The original contested para 58 called on UNCTAD to provide policy analysis on ways to promote a positive corporate contribution to development of host countries, taking into account existing international initiatives and developing precepts or guidelines on good corporate practices.

The revised text has further diluted the role of UNCTAD by removing the proposed mandate to develop guidelines on good corporate practices. It also restricts UNCTAD to drawing lessons with regard to the trade and development dimension.

The final text states that “UNCTAD should carry out analytical work with a view towards facilitating and enhancing positive corporate contributions to the economic and social development of host developing countries.”  UNCTAD should also consult with all interested parties (in particular UNCTAD’s private sector business partners) in carrying out this work.  Taking into account existing international initiatives in this area, UNCTAD should draw lessons as far as the trade and development dimension is concerned and make the outcome available.

A more positive outcome is that the final text in para 89 (previously 90) maintains the call that “efforts should be made to prevent and dismantle anti-competitive structures and practices and promote responsibility and accountability of corporate actors at both the national and international level, thereby enabling developing countries’ producers, enterprises and consumers to take advantage of trade liberalization.”   The words “and promote responsibility and accountability of corporate actors” had been in brackets and were removed.

There were also three paragraphs (22, 69, 81 in the May 17 text), proposed by the G77 but opposed principally by the United States, on the need to eliminate the continuing use of coercive economic and trade measures against developing countries, including through economic and trade sanctions, and new attempts at extraterritorial application of domestic law, which violate the UN Charter and WTO rules (para 22) and which contravene the basic principles of the multilateral trading system (para 81).

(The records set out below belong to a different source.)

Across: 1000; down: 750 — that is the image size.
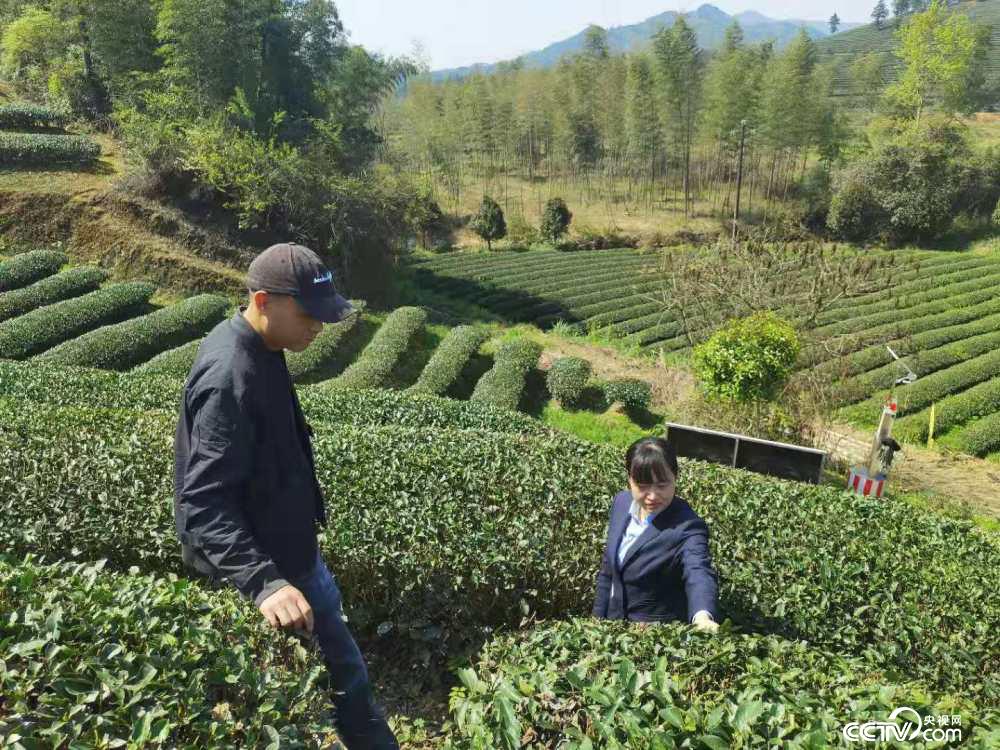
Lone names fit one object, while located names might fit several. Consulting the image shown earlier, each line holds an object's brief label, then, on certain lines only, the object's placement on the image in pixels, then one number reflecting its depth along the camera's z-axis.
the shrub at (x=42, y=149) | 20.59
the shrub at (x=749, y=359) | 11.23
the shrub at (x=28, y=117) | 22.84
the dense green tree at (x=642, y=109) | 50.12
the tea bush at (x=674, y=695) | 2.15
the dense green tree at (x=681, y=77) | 49.12
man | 2.51
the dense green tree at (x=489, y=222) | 42.06
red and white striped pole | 8.59
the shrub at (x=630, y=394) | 14.97
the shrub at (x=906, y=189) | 41.53
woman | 3.16
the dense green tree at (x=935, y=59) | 44.84
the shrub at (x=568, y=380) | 15.54
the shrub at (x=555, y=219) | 43.28
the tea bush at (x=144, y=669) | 2.04
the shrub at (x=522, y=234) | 44.50
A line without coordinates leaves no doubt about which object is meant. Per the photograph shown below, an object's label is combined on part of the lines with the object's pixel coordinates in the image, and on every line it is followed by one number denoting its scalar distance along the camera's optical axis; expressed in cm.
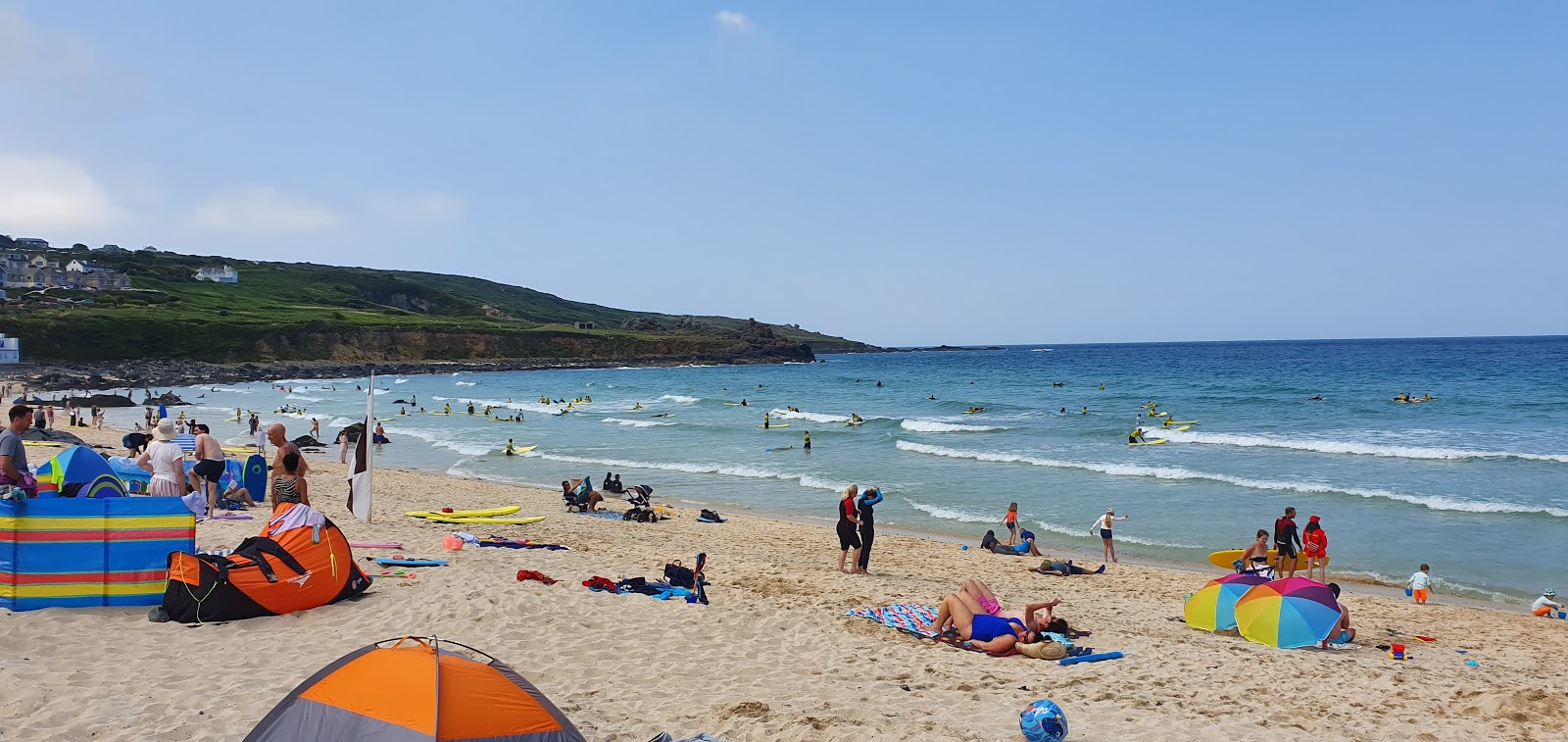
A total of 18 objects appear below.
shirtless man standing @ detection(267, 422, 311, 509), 938
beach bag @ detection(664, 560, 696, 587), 1088
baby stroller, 1825
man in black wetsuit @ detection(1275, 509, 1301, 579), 1380
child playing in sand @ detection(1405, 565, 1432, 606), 1293
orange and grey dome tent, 477
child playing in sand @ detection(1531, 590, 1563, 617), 1216
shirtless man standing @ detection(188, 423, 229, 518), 1236
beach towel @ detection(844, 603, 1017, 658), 930
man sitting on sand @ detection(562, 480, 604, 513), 1911
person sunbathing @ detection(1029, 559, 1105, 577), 1434
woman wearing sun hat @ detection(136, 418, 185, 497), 1032
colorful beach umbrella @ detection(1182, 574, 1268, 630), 1020
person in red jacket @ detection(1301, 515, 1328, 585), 1390
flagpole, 1234
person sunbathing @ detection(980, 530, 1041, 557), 1583
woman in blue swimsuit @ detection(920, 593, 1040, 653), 870
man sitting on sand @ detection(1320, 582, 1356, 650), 965
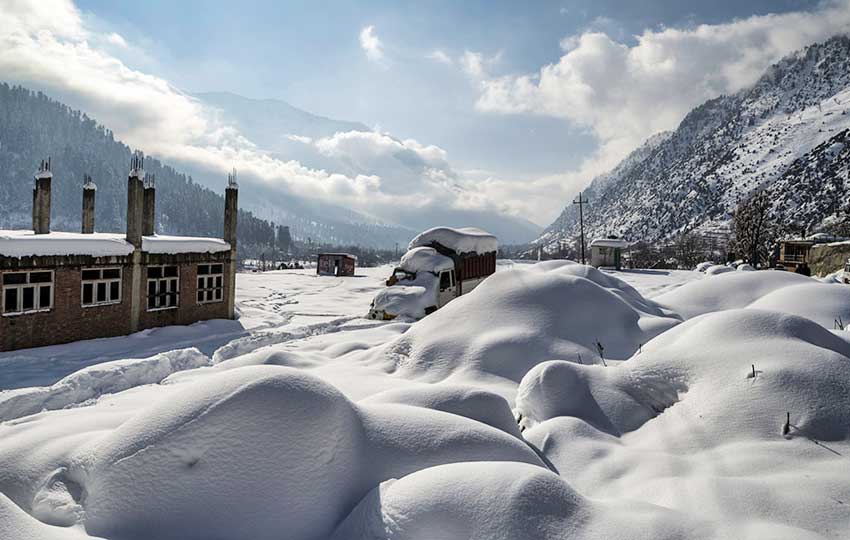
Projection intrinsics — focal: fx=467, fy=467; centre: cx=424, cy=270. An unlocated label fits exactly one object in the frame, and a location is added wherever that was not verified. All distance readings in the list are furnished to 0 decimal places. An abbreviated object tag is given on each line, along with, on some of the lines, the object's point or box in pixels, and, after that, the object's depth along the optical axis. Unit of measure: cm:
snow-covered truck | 2241
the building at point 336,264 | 5572
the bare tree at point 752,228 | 4316
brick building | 1515
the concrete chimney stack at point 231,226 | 2266
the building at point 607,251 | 4631
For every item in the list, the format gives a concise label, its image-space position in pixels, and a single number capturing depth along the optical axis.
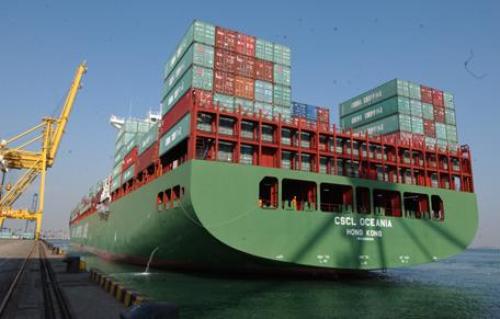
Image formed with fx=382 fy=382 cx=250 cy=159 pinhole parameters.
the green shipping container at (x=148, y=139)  32.00
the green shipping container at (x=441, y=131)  35.22
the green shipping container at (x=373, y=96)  34.88
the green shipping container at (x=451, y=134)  35.56
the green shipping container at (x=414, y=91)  35.34
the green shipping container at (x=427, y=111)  35.21
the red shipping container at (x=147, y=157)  31.29
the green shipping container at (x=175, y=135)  24.08
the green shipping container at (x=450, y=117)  36.34
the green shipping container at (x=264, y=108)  26.97
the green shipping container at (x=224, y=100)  25.91
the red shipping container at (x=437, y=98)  36.39
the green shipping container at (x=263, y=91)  27.52
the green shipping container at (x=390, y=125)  33.91
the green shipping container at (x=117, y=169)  46.67
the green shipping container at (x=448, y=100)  36.91
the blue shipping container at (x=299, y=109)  31.48
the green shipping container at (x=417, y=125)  34.12
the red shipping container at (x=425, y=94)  35.84
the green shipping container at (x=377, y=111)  34.38
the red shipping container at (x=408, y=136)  32.54
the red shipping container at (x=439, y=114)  35.83
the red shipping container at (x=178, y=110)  24.50
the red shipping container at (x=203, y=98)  23.33
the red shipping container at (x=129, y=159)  39.04
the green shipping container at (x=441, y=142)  34.72
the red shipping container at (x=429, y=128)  34.59
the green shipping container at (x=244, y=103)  26.53
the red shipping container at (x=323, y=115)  32.34
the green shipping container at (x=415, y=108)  34.75
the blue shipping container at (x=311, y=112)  32.03
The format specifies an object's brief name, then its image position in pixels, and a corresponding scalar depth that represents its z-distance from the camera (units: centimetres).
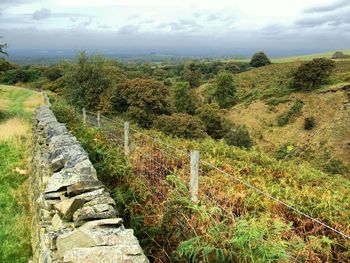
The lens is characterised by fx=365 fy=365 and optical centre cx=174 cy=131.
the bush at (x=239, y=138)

Para 22 has been accepted in the final text which now provides that States are strongly urged to take steps with a view to the avoidance of, and refrain from, any unilateral measure not in accordance with international law and the UN Charter.

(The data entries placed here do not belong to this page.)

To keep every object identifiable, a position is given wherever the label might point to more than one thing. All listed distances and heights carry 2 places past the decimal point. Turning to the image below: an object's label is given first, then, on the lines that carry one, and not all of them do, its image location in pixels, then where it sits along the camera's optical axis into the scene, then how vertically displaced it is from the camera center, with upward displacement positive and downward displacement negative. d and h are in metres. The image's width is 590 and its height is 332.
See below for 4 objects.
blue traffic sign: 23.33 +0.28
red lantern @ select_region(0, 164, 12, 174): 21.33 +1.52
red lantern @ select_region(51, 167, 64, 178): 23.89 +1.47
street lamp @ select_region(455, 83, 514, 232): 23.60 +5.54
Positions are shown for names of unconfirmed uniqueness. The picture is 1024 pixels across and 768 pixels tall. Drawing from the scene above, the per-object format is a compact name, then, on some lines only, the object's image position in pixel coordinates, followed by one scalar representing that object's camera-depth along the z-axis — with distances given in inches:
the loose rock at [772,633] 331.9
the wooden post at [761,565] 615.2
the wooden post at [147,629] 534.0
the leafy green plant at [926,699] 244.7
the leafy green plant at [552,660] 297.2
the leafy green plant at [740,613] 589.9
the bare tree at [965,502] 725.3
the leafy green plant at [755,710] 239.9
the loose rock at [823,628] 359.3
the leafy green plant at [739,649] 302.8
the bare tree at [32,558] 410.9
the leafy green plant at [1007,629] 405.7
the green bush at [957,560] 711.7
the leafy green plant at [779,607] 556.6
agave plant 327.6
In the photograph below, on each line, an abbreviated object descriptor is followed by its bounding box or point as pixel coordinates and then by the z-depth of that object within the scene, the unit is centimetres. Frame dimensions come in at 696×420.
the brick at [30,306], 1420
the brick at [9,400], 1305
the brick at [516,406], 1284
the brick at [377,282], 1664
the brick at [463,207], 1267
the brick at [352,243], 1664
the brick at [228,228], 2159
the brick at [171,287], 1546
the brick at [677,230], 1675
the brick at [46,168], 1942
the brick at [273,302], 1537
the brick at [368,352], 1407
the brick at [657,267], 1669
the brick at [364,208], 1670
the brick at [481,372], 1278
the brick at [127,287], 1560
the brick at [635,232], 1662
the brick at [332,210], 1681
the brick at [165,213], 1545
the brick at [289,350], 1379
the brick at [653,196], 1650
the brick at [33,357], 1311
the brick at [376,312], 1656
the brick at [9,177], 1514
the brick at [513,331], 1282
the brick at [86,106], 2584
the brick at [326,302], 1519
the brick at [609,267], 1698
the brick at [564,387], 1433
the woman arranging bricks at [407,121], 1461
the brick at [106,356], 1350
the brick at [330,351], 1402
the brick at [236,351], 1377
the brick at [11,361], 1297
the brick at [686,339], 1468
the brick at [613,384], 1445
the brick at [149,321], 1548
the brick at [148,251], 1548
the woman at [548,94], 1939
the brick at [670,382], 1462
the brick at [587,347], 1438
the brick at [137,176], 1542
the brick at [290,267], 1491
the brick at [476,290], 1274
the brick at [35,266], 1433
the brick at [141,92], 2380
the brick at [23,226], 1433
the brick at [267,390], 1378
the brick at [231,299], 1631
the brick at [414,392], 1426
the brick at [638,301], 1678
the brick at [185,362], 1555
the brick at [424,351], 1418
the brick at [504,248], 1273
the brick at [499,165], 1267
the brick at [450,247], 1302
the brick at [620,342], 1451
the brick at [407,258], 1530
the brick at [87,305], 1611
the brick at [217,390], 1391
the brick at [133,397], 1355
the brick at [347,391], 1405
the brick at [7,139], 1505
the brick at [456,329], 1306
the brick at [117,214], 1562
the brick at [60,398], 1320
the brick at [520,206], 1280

In para 80 (formerly 81), the final text states that the use of unilateral actions that are inconsistent with WTO rules can have a negative effect on efforts to move towards a truly non-discriminatory and open system. But the May 17 text on para 69 on coercive economic measures and unilateral trade sanctions has been deleted.

Para 20 also drew much attention and discussion among negotiators as it dealt with proposals on innovative approaches for financing for development. The final text states that developed countries should assist developing countries in attaining international development goals consistent with the Monterrey Consensus by providing adequate technical and financial assistance and by making concrete efforts towards the targets for ODA of 0.7% of GNP to developing countries and 0.15% to 0.2% of GNP to least developed countries.

It adds that donors should be encouraged to take steps to ensure that resources provided for debt relief do not detract from ODA resources intended to be available for developing countries.

Developing countries during this week at Sao Paulo proposed to insert a line at the end of the para that “in addition, national and international innovative financial mechanisms supportive of efforts to achieve sustained growth, development and poverty eradication in developing countries should be supported” was resisted by the US. The US concern appeared to stem from the non-specific nature of the term “innovative financial mechanisms”, which could include measures such as the use of Tobin tax and other innovative measures.

The impasse was resolved with compromise language, which states that  “In addition, voluntary financial mechanisms supportive of efforts to achieve sustained growth, development and poverty eradication should be explored.”